I'm not sure if it all really happened this way, but it seems to me that some of the directions taken with 2e were in response to the accusation of D&D as demonic. The religious aspects of the game were cast in a way that superficially resembled classical Greek and Roman polytheism, which I suppose seems harmless compared to devils and demons. Underneath it, though, the concept of devils and demons are much more consistent with a traditional Christian worldview than the weird polytheism injected into 2e and after. After all, even the traditional baptismal liturgy contains the renunciation of the devil, his works, and his ways. Why not give players the same opportunity within a game setting?

FrDave said...

As a Christian, I've never taken issue with the inclusion of Devils and Demons in D&D — because they were monsters. Characters are supposed to face them down and destroy them. I've written about this before — in the Bible, the wilderness is where demons reside and monastics have been fighting demons where they live for centuries. Read the Life of St. Anthony, for example. So early D&D, with adventurers going out into the wilderness to fight the forces of Chaos (including devils and demons) where they live makes perfect sense from a Christian world-view.

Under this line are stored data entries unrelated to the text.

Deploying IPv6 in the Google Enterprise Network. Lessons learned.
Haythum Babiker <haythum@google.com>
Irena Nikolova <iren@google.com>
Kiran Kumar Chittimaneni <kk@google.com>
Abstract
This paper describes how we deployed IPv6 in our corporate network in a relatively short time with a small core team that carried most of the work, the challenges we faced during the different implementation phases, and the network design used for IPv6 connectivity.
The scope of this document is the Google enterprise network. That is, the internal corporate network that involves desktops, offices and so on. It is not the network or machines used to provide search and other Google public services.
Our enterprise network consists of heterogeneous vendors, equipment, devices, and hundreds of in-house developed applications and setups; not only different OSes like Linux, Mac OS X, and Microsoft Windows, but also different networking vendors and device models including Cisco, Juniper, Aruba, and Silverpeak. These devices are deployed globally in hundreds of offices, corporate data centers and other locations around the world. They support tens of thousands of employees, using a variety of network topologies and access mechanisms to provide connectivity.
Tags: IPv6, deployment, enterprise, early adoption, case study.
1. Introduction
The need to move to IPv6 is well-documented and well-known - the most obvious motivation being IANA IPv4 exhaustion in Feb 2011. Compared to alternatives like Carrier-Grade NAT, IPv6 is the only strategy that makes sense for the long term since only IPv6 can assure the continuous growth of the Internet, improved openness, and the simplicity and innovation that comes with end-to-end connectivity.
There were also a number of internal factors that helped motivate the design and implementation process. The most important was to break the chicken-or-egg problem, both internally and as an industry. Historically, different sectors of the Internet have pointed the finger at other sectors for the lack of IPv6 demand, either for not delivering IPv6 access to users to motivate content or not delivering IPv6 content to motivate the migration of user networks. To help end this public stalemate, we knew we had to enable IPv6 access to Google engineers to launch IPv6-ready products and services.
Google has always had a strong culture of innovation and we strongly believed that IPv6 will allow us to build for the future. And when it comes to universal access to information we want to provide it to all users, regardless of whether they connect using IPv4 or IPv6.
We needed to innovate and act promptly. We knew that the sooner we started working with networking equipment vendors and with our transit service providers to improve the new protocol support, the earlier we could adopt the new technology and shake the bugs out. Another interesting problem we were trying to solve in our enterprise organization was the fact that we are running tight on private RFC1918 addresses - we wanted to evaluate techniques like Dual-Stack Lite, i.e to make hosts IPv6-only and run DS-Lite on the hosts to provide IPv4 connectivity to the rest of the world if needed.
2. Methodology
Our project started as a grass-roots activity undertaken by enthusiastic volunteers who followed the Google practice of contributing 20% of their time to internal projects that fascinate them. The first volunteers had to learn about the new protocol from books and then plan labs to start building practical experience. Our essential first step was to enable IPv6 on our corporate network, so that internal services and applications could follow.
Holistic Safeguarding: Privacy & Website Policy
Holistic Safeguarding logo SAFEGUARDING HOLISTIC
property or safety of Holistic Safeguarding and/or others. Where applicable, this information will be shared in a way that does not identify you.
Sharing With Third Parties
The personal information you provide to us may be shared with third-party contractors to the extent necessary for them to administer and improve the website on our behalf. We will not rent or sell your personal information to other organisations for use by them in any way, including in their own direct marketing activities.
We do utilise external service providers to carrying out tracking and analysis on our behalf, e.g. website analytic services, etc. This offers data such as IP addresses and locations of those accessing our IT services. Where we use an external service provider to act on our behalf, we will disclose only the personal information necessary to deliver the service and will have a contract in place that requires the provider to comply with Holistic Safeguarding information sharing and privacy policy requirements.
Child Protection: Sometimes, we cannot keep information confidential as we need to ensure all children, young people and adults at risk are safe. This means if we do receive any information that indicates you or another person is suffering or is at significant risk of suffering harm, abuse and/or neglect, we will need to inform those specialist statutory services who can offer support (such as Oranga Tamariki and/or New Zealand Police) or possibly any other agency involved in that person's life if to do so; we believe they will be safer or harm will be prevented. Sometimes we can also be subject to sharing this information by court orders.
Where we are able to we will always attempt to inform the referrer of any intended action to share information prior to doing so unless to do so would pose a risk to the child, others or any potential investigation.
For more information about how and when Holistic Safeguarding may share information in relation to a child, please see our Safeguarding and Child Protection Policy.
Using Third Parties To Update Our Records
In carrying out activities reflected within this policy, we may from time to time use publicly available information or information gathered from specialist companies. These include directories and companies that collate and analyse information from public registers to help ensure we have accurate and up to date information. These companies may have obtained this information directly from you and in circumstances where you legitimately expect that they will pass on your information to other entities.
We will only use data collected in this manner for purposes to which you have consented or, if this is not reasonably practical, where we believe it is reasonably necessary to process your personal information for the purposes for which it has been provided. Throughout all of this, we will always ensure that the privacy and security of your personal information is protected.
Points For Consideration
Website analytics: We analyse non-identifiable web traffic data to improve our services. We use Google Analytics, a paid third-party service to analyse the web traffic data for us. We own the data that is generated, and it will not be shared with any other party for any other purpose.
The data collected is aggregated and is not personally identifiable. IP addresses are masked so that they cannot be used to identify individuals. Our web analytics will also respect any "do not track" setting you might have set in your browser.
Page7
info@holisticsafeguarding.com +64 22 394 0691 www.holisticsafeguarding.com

The irony of 2e and later editions is that if they were, indeed, trying to move toward a fantasy version of Greek/Roman polytheism in order to appease us Christians, they were actually moving away from what was already a Christian-friendly world-view.

velaran said...

Asmodeous always came off as Satan to my crew.(Though his name is believed to actually be his title in Hebrew Kabbalah[Prince of Devils]; but then of course, he supposedly converted to Judaism, then died in a pogrom in Mainz, Germany in 1096,so...)

The polytheism was presented in Deities and Demigods(later Legends and Lore, for AD&D); Gygax considered it essential for play of the Cleric class at the time. Also in Holmes, characters may swear by pagan deities including Zeus(very Classical!) Crom(um, ok...) and Cthulu(whut)! :-O. Mentzer had religion removed as a source of CLerical power and replaced with meditation. It was only a short step to D&D 3.0/3.5 Philosophical Concept as Divine Power...

already a Christian-friendly world-view. :
the guys at my table had no problem with mono or poly -theism(very henotheistic really, from what I've seen...), but they kinda thought the paldins and Clerics were like Templars or something!